◆ EXERCISE BRIEF
Write each entry out again, exactly as it is written.

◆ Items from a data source

· · · · ·

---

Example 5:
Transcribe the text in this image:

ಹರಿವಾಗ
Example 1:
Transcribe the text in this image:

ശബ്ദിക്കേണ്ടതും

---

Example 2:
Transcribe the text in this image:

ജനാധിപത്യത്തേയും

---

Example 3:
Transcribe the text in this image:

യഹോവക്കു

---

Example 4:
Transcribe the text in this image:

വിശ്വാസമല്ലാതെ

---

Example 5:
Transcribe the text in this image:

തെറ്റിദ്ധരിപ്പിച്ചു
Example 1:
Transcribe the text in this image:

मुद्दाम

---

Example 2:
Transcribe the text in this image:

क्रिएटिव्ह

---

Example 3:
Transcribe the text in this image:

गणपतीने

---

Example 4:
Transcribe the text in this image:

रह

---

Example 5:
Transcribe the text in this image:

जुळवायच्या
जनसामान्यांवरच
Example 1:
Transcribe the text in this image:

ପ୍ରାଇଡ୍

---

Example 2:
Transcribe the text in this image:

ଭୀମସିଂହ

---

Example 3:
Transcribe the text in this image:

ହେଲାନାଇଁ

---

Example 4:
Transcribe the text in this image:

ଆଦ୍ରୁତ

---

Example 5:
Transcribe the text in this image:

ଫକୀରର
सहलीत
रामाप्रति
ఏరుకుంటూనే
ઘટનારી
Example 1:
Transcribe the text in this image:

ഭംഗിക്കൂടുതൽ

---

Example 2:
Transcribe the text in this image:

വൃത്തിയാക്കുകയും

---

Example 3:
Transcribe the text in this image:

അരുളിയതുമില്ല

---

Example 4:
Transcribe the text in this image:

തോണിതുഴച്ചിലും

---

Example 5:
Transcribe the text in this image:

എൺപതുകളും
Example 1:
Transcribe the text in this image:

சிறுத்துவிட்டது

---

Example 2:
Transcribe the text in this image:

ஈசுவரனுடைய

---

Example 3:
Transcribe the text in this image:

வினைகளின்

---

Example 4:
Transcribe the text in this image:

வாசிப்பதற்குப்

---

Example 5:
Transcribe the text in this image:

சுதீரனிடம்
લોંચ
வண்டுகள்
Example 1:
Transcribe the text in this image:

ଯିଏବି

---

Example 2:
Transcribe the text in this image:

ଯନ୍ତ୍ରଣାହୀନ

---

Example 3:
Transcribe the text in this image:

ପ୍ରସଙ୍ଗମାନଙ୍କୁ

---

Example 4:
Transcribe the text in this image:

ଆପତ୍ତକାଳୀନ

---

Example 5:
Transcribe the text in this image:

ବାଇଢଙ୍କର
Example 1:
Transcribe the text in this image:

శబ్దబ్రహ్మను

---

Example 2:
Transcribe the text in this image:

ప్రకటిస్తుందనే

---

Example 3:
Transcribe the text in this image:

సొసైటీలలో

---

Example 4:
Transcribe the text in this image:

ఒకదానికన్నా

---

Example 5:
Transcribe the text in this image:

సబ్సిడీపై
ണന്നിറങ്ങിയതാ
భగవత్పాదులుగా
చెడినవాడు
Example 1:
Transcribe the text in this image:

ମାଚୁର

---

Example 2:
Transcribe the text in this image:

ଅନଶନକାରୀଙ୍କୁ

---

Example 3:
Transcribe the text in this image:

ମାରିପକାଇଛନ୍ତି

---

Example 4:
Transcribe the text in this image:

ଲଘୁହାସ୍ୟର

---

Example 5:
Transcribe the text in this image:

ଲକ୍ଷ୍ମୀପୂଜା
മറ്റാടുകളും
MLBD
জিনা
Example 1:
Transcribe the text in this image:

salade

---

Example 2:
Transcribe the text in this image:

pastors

· · · · ·

◆ RESULT OF THIS TASK
---

Example 5:
Transcribe the text in this image:

ಹರಿವಾಗ
Example 1:
Transcribe the text in this image:

ശബ്ദിക്കേണ്ടതും

---

Example 2:
Transcribe the text in this image:

ജനാധിപത്യത്തേയും

---

Example 3:
Transcribe the text in this image:

യഹോവക്കു

---

Example 4:
Transcribe the text in this image:

വിശ്വാസമല്ലാതെ

---

Example 5:
Transcribe the text in this image:

തെറ്റിദ്ധരിപ്പിച്ചു
Example 1:
Transcribe the text in this image:

मुद्दाम

---

Example 2:
Transcribe the text in this image:

क्रिएटिव्ह

---

Example 3:
Transcribe the text in this image:

गणपतीने

---

Example 4:
Transcribe the text in this image:

रह

---

Example 5:
Transcribe the text in this image:

जुळवायच्या
जनसामान्यांवरच
Example 1:
Transcribe the text in this image:

ପ୍ରାଇଡ୍

---

Example 2:
Transcribe the text in this image:

ଭୀମସିଂହ

---

Example 3:
Transcribe the text in this image:

ହେଲାନାଇଁ

---

Example 4:
Transcribe the text in this image:

ଆଦ୍ରୁତ

---

Example 5:
Transcribe the text in this image:

ଫକୀରର
सहलीत
रामाप्रति
ఏరుకుంటూనే
ઘટનારી
Example 1:
Transcribe the text in this image:

ഭംഗിക്കൂടുതൽ

---

Example 2:
Transcribe the text in this image:

വൃത്തിയാക്കുകയും

---

Example 3:
Transcribe the text in this image:

അരുളിയതുമില്ല

---

Example 4:
Transcribe the text in this image:

തോണിതുഴച്ചിലും

---

Example 5:
Transcribe the text in this image:

എൺപതുകളും
Example 1:
Transcribe the text in this image:

சிறுத்துவிட்டது

---

Example 2:
Transcribe the text in this image:

ஈசுவரனுடைய

---

Example 3:
Transcribe the text in this image:

வினைகளின்

---

Example 4:
Transcribe the text in this image:

வாசிப்பதற்குப்

---

Example 5:
Transcribe the text in this image:

சுதீரனிடம்
લોંચ
வண்டுகள்
Example 1:
Transcribe the text in this image:

ଯିଏବି

---

Example 2:
Transcribe the text in this image:

ଯନ୍ତ୍ରଣାହୀନ

---

Example 3:
Transcribe the text in this image:

ପ୍ରସଙ୍ଗମାନଙ୍କୁ

---

Example 4:
Transcribe the text in this image:

ଆପତ୍ତକାଳୀନ

---

Example 5:
Transcribe the text in this image:

ବାଇଢଙ୍କର
Example 1:
Transcribe the text in this image:

శబ్దబ్రహ్మను

---

Example 2:
Transcribe the text in this image:

ప్రకటిస్తుందనే

---

Example 3:
Transcribe the text in this image:

సొసైటీలలో

---

Example 4:
Transcribe the text in this image:

ఒకదానికన్నా

---

Example 5:
Transcribe the text in this image:

సబ్సిడీపై
ണന്നിറങ്ങിയതാ
భగవత్పాదులుగా
చెడినవాడు
Example 1:
Transcribe the text in this image:

ମାଚୁର

---

Example 2:
Transcribe the text in this image:

ଅନଶନକାରୀଙ୍କୁ

---

Example 3:
Transcribe the text in this image:

ମାରିପକାଇଛନ୍ତି

---

Example 4:
Transcribe the text in this image:

ଲଘୁହାସ୍ୟର

---

Example 5:
Transcribe the text in this image:

ଲକ୍ଷ୍ମୀପୂଜା
മറ്റാടുകളും
MLBD
জিনা
Example 1:
Transcribe the text in this image:

salade

---

Example 2:
Transcribe the text in this image:

pastors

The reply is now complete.